» EXERCISE INSTRUCTIONS
Please output exactly the part of the records below that opens with the line containing "Barrau, Grégory. 1998." and closes with the line containing "Brown, John P. 2003.", both lines included, and nothing else.

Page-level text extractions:
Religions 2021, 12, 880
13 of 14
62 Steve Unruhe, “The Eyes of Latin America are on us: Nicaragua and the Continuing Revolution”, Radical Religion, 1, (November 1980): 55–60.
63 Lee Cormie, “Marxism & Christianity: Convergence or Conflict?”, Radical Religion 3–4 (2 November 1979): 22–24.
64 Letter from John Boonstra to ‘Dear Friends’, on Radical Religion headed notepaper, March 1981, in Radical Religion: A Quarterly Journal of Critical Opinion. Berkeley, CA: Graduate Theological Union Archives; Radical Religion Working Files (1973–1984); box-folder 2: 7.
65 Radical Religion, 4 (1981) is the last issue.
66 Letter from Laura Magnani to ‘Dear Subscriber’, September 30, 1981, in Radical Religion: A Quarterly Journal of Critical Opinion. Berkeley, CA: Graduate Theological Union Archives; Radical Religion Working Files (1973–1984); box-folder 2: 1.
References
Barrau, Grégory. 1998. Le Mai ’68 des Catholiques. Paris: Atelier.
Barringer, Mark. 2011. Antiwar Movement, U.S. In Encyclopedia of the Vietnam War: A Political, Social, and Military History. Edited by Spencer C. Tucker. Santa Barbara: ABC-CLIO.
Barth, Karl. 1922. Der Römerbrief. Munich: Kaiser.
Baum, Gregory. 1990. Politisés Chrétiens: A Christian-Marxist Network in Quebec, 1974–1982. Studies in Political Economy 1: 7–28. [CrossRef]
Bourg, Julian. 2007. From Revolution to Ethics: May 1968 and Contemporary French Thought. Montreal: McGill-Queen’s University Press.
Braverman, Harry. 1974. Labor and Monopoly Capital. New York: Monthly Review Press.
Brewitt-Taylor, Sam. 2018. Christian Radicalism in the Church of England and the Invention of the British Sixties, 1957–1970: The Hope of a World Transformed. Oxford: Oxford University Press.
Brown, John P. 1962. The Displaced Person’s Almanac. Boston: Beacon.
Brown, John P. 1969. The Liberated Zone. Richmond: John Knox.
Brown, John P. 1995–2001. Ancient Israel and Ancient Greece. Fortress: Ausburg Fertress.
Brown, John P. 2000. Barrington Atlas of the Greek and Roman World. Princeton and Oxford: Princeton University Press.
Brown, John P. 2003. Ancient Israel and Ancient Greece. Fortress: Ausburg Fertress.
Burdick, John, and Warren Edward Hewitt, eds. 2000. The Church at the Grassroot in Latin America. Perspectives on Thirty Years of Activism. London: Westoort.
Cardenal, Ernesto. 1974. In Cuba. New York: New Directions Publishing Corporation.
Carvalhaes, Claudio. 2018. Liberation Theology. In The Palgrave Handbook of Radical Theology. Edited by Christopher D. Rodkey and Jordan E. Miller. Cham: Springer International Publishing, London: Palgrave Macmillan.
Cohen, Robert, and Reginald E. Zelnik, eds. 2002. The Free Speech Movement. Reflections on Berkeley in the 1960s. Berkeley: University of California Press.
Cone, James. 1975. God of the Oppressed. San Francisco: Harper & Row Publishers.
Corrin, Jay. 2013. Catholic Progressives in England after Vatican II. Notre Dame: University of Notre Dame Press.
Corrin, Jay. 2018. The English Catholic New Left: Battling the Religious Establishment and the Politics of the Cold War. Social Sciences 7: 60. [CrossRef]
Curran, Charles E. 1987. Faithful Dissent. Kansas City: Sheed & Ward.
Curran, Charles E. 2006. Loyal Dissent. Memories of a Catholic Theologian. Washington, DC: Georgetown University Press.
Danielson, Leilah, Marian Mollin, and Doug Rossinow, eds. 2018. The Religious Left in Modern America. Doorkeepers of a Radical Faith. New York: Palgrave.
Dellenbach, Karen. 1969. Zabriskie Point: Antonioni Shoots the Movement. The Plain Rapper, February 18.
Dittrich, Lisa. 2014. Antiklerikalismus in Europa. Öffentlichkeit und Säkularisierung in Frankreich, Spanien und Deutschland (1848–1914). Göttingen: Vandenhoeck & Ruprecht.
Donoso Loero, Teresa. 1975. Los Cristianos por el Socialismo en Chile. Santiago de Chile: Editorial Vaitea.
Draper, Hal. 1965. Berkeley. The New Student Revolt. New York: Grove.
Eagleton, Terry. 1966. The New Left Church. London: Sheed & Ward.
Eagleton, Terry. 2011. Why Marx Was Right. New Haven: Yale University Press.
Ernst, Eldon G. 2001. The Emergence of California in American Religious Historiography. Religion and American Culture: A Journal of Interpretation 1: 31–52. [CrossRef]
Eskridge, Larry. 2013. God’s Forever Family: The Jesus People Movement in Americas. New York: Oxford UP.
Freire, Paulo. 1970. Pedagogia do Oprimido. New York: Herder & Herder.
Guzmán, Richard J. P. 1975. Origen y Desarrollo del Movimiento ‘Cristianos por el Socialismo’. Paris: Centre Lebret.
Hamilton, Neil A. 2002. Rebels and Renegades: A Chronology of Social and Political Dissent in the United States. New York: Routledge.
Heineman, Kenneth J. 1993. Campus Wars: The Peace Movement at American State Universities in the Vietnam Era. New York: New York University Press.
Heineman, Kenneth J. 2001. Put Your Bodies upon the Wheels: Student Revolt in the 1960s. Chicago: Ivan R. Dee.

» SOLUTION FOR THIS EXERCISE
Barrau, Grégory. 1998. Le Mai ’68 des Catholiques. Paris: Atelier.
Barringer, Mark. 2011. Antiwar Movement, U.S. In Encyclopedia of the Vietnam War: A Political, Social, and Military History. Edited by Spencer C. Tucker. Santa Barbara: ABC-CLIO.
Barth, Karl. 1922. Der Römerbrief. Munich: Kaiser.
Baum, Gregory. 1990. Politisés Chrétiens: A Christian-Marxist Network in Quebec, 1974–1982. Studies in Political Economy 1: 7–28. [CrossRef]
Bourg, Julian. 2007. From Revolution to Ethics: May 1968 and Contemporary French Thought. Montreal: McGill-Queen’s University Press.
Braverman, Harry. 1974. Labor and Monopoly Capital. New York: Monthly Review Press.
Brewitt-Taylor, Sam. 2018. Christian Radicalism in the Church of England and the Invention of the British Sixties, 1957–1970: The Hope of a World Transformed. Oxford: Oxford University Press.
Brown, John P. 1962. The Displaced Person’s Almanac. Boston: Beacon.
Brown, John P. 1969. The Liberated Zone. Richmond: John Knox.
Brown, John P. 1995–2001. Ancient Israel and Ancient Greece. Fortress: Ausburg Fertress.
Brown, John P. 2000. Barrington Atlas of the Greek and Roman World. Princeton and Oxford: Princeton University Press.
Brown, John P. 2003. Ancient Israel and Ancient Greece. Fortress: Ausburg Fertress.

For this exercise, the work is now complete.